Metin alıntısı ::
+ + +

Vergi paketi nihayet Meclise sunuldu. Nihayet diyorum, çünkü mali kamuoyu yaklaşık üç aydır Vergi Paketi dedikodularıyla yaşıyordu. “O eklendi bu çıkarıldı, bu eklendi o çıkarıldı” söylentileri ile mali kamuoyu ve iş dünyası büyük bir belirsizlik ve korku içindeydi. Borsa oynadı, ev almak veya satmak isteyenler ne yapacağını şaşırdı. Bu süreçte şeffaflık yoktu. Her şey kapalı kapılar ardında yürüdü.
Bu arada basına Gelir İdaresi Başkanlığı’nın (GİB) Cumhurbaşkanı’na yaptığı “Mevzuat Düzenlemeleri” başlıklı sunumun slaytları sızdı. İçerisinde güzel şeyler vardı. Ama Meclise gelen pakette pek çoğu yer almadı. Gerçi Sayın Şimşek, onlar benim onayımdan henüz geçmedi dediyse de GİB’in Bakanı’ndan habersiz bir sunum yapacağına kimse inanmadı.

+ + +

Verilen bilgiler ::
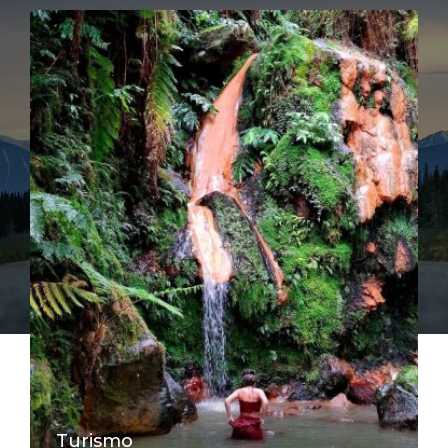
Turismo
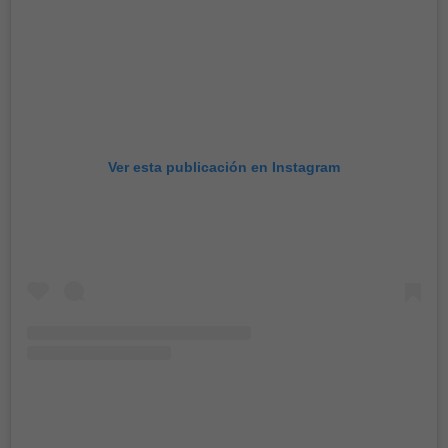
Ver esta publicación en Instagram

+ + +

Vergi paketi yazısında "Vergi paketi nihayet" ile "yapacağına kimse inanmadı." arasındaki bölümü, bu iki ifade de dahil olmak üzere aynen yazıya geçirin.

Alıştırmanın çözümü ::
Vergi paketi nihayet Meclise sunuldu. Nihayet diyorum, çünkü mali kamuoyu yaklaşık üç aydır Vergi Paketi dedikodularıyla yaşıyordu. “O eklendi bu çıkarıldı, bu eklendi o çıkarıldı” söylentileri ile mali kamuoyu ve iş dünyası büyük bir belirsizlik ve korku içindeydi. Borsa oynadı, ev almak veya satmak isteyenler ne yapacağını şaşırdı. Bu süreçte şeffaflık yoktu. Her şey kapalı kapılar ardında yürüdü.
Bu arada basına Gelir İdaresi Başkanlığı’nın (GİB) Cumhurbaşkanı’na yaptığı “Mevzuat Düzenlemeleri” başlıklı sunumun slaytları sızdı. İçerisinde güzel şeyler vardı. Ama Meclise gelen pakette pek çoğu yer almadı. Gerçi Sayın Şimşek, onlar benim onayımdan henüz geçmedi dediyse de GİB’in Bakanı’ndan habersiz bir sunum yapacağına kimse inanmadı.